─── 抜粋本文
ジャイロ計器故障時の計器進入
基礎知識
このレッスンでは、計器が何らかの原因により部分的にしか表示されなくなった場合の飛行方法について紹介します。例えばジャイロ系の故障は、HI(Heading Indicator:機首方位計)、AI(Attitude Indicator:姿勢指示器)、およびTC(Turn Coordinator:旋回釣合計)を失う原因となります。これにより操縦士は、それら以外の部分的にまだ使用可能な計器を頼りに飛行を継続し、着陸のためのアプローチを行うことが求められます。
全般
- 機器の故障は、吸引装置または圧力源が何らかの原因で失われることによって発生する場合がある
- これらのポンプは時々故障し、姿勢指示器と方位計を使用不能にする
不正確または動作不良のジャイロ計器の認識
- 通常であれば警告表示または、姿勢指示器とその補助計器間の表所の矛盾によって識別される
- AIの表示をTU、VSI (Vertical Speed Indicator:昇降計) と合わせて直ちに比較する
- ピッチとバンクの情報をつかさどる部分についてはStatic Port(静圧)、Vacuum(吸引)、Electrical System(電気システム)を比較する
- 障害が発生したコンポーネントを特定し、残った計器を使用して操縦を維持する
ATC(Air Traffic Control:航空交通管制)の認識 – §91.187
- ATCに連絡を取り、残った計器の状態で飛行が続行可能であることを報告する
- ジャイロ計器が使用不能であることを報告する
- VFR状況下で飛行を続ける(修理が可能な付近の空港まで)
──────
実施事項:
**1.** 抜粋本文によると、ジャイロ系の故障で失われる原因となる計器は何ですか？
**2.** ジャイロ計器故障時の計器進入を扱った抜粋本文を、最後の文の後から書き進めてください。
─── 抽出資料
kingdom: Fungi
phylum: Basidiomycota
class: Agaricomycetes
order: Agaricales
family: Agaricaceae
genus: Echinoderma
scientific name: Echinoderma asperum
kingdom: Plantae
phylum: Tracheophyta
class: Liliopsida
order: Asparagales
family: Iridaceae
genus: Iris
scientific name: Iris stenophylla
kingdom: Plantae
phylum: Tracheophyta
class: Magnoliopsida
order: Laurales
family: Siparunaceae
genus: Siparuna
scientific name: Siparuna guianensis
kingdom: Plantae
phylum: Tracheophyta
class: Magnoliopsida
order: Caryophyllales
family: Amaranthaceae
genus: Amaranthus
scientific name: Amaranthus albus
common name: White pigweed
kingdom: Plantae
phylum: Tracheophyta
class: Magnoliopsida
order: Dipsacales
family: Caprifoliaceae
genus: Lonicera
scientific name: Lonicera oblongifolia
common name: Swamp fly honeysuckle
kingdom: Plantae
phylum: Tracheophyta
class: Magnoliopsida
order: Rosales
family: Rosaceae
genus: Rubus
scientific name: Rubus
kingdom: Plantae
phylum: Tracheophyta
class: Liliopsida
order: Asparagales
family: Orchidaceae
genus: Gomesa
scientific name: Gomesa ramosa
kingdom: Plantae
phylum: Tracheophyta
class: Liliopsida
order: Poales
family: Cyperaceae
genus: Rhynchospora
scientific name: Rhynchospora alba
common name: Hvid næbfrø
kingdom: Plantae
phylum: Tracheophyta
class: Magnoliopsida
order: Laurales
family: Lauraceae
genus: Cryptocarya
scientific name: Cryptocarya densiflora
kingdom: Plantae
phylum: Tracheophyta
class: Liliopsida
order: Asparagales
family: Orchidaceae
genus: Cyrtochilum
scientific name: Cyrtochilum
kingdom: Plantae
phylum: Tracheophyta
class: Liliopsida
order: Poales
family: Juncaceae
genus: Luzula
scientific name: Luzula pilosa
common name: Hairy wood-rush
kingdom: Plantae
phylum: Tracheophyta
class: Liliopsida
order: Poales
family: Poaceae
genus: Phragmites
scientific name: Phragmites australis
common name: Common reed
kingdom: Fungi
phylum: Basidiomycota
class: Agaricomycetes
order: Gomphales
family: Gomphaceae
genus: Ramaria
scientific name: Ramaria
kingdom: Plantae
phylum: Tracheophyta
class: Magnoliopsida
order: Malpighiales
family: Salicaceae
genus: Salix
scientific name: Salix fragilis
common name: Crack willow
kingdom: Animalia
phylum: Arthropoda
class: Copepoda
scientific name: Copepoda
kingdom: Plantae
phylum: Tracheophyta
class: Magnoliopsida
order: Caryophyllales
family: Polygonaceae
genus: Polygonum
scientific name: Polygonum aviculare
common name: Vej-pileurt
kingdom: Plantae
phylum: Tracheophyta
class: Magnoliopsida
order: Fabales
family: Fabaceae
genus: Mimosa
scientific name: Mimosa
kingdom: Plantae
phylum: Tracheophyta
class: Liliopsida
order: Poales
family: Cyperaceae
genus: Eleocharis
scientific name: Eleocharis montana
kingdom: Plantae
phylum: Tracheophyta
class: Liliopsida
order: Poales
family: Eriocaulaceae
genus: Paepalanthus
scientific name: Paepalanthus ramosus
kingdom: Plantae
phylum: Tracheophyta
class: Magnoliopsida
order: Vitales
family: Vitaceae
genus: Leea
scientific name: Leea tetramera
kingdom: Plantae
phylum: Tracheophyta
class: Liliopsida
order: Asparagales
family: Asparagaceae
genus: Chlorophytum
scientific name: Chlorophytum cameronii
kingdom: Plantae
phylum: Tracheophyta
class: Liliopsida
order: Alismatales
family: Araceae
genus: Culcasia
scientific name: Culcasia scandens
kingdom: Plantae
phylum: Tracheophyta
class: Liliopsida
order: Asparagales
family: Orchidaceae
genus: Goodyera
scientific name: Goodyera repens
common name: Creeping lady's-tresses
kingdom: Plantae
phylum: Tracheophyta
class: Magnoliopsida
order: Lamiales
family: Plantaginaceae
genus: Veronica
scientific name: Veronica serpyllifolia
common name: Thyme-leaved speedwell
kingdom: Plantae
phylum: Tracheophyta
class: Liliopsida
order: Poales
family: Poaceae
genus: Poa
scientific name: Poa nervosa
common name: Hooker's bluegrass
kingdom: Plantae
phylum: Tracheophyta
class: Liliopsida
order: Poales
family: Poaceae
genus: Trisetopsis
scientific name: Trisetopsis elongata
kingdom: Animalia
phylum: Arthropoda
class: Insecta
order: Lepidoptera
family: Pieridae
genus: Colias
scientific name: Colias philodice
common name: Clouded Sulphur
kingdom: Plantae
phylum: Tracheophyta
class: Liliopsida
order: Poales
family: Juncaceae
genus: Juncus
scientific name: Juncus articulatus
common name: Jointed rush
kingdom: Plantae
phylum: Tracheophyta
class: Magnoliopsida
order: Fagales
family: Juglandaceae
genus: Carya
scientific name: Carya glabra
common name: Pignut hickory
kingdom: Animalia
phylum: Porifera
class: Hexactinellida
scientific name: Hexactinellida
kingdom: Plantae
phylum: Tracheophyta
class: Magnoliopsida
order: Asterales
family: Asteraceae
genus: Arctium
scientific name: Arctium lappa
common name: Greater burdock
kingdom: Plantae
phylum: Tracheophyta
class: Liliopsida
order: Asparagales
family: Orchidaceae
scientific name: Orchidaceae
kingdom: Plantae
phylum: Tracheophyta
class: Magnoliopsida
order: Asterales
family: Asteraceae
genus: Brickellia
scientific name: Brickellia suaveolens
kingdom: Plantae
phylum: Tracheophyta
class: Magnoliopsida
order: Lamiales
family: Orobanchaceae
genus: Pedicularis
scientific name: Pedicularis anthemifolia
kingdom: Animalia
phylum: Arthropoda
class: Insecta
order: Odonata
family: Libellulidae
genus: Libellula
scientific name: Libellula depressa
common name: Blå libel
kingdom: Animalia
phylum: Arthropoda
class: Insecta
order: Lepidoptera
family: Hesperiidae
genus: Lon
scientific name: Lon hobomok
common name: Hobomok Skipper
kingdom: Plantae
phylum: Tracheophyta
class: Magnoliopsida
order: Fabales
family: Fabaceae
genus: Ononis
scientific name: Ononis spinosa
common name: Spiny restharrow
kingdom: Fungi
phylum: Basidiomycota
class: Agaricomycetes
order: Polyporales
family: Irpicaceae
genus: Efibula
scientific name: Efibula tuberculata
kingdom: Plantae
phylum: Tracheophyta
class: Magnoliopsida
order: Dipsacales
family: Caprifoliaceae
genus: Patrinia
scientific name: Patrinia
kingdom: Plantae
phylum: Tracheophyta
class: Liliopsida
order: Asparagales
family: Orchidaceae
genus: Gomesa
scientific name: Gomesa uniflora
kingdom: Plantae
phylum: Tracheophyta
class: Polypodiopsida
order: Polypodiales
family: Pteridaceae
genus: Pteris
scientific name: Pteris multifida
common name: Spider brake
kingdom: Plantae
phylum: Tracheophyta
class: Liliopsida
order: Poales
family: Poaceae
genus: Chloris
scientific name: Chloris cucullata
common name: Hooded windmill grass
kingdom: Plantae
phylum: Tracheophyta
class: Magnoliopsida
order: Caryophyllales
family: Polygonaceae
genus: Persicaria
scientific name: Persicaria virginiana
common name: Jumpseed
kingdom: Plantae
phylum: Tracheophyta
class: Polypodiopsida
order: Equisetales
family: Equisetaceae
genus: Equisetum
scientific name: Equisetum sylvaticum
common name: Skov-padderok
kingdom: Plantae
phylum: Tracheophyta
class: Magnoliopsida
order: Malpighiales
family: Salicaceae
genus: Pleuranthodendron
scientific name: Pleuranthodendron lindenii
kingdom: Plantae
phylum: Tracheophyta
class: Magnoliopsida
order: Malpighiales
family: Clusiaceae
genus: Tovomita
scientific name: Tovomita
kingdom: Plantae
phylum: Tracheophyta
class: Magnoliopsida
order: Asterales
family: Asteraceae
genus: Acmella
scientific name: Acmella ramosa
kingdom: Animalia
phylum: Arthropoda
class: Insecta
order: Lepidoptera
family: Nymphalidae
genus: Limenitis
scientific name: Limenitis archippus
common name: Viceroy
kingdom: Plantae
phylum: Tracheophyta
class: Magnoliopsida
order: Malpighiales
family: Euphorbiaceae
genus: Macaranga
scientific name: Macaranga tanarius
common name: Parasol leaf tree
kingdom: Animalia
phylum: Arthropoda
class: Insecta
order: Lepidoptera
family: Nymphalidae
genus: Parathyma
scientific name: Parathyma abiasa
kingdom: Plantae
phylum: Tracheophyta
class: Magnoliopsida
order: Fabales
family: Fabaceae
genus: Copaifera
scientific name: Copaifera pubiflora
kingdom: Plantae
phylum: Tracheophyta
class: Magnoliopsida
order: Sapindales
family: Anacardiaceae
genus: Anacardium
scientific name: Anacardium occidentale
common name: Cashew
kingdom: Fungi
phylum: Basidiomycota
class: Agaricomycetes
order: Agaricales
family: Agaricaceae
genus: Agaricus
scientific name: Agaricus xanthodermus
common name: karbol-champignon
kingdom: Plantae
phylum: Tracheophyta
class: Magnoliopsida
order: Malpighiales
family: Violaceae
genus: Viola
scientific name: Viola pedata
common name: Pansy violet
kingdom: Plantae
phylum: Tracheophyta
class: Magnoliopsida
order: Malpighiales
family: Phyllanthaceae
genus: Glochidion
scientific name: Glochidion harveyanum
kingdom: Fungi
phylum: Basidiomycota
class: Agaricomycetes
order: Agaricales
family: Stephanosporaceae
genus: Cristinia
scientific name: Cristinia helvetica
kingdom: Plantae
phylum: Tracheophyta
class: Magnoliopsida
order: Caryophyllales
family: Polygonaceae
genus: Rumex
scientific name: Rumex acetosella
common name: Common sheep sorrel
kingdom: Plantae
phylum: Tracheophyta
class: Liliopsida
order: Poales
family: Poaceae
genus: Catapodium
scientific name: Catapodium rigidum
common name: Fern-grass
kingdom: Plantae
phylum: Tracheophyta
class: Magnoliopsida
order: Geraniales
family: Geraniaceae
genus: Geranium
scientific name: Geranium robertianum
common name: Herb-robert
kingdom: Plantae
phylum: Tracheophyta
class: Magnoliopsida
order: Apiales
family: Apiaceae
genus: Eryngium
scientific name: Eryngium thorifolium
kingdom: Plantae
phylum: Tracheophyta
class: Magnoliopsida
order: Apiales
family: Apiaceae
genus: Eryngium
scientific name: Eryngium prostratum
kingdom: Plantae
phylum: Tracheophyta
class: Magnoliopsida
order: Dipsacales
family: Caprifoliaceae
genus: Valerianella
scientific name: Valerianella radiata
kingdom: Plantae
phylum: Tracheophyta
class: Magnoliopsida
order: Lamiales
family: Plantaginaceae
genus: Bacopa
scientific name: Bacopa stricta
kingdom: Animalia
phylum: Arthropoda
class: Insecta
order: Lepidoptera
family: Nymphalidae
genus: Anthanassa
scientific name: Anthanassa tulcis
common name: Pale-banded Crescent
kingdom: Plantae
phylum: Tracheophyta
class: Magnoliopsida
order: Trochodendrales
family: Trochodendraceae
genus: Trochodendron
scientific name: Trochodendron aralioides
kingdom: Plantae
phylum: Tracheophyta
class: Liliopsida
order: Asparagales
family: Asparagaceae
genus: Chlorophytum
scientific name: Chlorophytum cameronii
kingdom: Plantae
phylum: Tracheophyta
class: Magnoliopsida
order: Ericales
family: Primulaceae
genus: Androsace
──────
回答:
**1.** HI（機首方位計）、AI（姿勢指示器）、TC（旋回釣合計）です。

**2.**
- IFR状況下の場合、VFR状況のエリアまで誘導をリクエストする
- VFR状況に到達できない場合は、ATCの誘導によって最適なアプローチを選択/実行する(可能である場合)
全表示の計器が Partial Panel(部分表示)になった場合の移行
その移行を素早く行うことが重要
- 機能停止した姿勢指示器と方位計は、混乱した操縦士が不適切な操作入力を行ってしまい、異常な姿勢での空間識失調を引き起こす可能性がある
- 対処法は、それら機能停止した計器の表示を無視すること
- 可能であれば、それらを見えないように隠す
- 対処法は、それら機能停止した計器の表示を無視すること
部分表示された計器の目視スキャンを直ちに行う
- TCを(主にバンク)把握するために使用し、ボールを中央に維持することで主翼を水平に保つよう操作する
- ALT(Altimeter:高度計)を(主にピッチ)把握するために使用し、VSI、ASI(Air Speed Indicator:対気速度計)とともに確認して機首を水平に維持する
- MC(Magnetic Compass:方位磁石)を機首方位把握のためしようし、ナビゲーションを行う
- 時間計測による旋回
- MCに基づく旋回
完成基準
- 操縦士が、IFR飛行のあらゆる段階で、ジャイロ機器を使わずに飛行を適切に行うことができる。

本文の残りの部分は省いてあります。